### TASKS FOR THIS EXERCISE
1. Answer these questions from the ERR_NAME_NOT_RESOLVED troubleshooting text:
(a) According to the introduction, what could the browser not do?
(b) Besides the website, what kinds of traffic does the symptoms list say may also be impacted?
(c) What does the first fix step say to confirm?
2. Rewrite the introduction of the ERR_NAME_NOT_RESOLVED troubleshooting text starting at "ERR_NAME_NOT_RESOLVED means the" and ending at "or HTTP problem.", replacing "browser" with "client".
3. For each statement, say yes or no according to the ERR_NAME_NOT_RESOLVED troubleshooting text, and quote the words that decide it:
(a) The page fails after the web server sends an error response.
(b) An expired or suspended domain is listed as a common cause.
(c) Some devices may fail while others still load the site.

### DOCUMENT EXTRACT
▶

Introduction

ERR_NAME_NOT_RESOLVED means the browser could not turn the hostname into an IP address. The page fails before any web server response occurs, so this is a naming or DNS path issue rather than an application crash or HTTP problem.

Symptoms

  • Chrome reports ERR_NAME_NOT_RESOLVED
  • The site fails before any HTML or server headers appear
  • The domain or subdomain recently changed providers or records
  • Some devices fail while others still load the site
  • Email, API, or subdomain traffic may also be impacted if the same record set changed

Common Causes

  • The domain or subdomain record does not exist
  • Nameserver delegation points to the wrong provider
  • The domain expired or was suspended
  • Local resolver cache or enterprise DNS still holds stale or invalid answers
  • The requested hostname contains a typo or unsupported record target

Step-by-Step Fix

  1. Confirm the exact hostname users are trying to reach and rule out simple typos or wrong subdomain references.

◀

### DATA FOR REVIEW
▶

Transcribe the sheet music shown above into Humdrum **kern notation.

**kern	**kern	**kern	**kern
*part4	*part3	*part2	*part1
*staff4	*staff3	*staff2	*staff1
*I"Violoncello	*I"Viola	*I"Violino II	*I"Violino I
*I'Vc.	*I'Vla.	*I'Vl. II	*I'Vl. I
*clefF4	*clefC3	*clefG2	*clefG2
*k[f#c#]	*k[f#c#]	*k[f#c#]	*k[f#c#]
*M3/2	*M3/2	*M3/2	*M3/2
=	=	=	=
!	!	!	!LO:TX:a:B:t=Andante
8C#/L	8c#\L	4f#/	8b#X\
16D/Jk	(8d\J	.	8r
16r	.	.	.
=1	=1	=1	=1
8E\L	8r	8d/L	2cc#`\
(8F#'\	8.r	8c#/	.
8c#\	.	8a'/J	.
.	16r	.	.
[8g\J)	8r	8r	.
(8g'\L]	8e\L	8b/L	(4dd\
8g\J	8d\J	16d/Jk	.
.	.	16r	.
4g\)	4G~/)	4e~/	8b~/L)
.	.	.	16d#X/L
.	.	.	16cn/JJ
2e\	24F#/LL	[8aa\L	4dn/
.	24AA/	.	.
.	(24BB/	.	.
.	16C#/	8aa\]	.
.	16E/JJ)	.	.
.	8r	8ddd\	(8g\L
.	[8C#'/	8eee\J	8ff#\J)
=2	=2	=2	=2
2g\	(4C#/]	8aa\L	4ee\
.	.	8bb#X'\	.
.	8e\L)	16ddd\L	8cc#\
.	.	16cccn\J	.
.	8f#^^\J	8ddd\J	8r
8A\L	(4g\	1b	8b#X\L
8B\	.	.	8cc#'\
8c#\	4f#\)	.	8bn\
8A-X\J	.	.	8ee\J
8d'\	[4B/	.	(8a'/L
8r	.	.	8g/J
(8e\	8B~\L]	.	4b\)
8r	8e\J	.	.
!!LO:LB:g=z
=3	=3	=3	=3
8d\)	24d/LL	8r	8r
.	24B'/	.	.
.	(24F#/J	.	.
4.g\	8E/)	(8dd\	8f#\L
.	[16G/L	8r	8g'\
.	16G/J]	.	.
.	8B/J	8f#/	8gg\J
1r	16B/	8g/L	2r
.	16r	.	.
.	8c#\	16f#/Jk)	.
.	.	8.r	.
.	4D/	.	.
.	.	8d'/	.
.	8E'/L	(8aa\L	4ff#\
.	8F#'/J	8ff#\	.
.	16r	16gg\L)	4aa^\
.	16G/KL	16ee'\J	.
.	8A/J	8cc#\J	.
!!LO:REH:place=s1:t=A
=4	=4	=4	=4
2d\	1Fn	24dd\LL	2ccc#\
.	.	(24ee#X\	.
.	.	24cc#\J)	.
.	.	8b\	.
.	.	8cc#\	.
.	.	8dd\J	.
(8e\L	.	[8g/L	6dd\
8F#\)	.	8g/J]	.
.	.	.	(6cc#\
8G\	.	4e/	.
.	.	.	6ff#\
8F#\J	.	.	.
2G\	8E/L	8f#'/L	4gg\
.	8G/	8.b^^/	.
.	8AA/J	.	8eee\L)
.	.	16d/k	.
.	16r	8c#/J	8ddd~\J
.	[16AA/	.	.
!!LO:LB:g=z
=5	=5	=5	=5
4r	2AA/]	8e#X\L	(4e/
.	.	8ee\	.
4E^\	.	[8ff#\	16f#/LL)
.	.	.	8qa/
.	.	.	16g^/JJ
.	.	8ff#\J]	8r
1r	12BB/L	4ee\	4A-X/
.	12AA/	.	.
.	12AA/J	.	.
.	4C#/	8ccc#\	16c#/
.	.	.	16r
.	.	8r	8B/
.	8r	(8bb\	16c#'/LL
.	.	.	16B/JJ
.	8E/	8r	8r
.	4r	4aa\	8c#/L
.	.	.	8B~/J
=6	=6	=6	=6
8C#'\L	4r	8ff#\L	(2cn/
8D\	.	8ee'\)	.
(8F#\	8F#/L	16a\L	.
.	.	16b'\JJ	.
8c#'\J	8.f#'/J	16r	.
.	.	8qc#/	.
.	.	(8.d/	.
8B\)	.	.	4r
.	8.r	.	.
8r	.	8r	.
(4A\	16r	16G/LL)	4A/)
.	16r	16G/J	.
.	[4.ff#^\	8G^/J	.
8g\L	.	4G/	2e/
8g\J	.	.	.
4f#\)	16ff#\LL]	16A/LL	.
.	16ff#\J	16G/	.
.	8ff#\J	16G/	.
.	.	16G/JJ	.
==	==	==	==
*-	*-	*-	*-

◀

### ANSWER SET
1.
(a) It could not turn the hostname into an IP address.
(b) Email, API, or subdomain traffic, if the same record set changed.
(c) The exact hostname users are trying to reach.

2.
ERR_NAME_NOT_RESOLVED means the client could not turn the hostname into an IP address. The page fails before any web server response occurs, so this is a naming or DNS path issue rather than an application crash or HTTP problem.

3.
(a) No: "The page fails before any web server response occurs"
(b) Yes: "The domain expired or was suspended"
(c) Yes: "Some devices fail while others still load the site"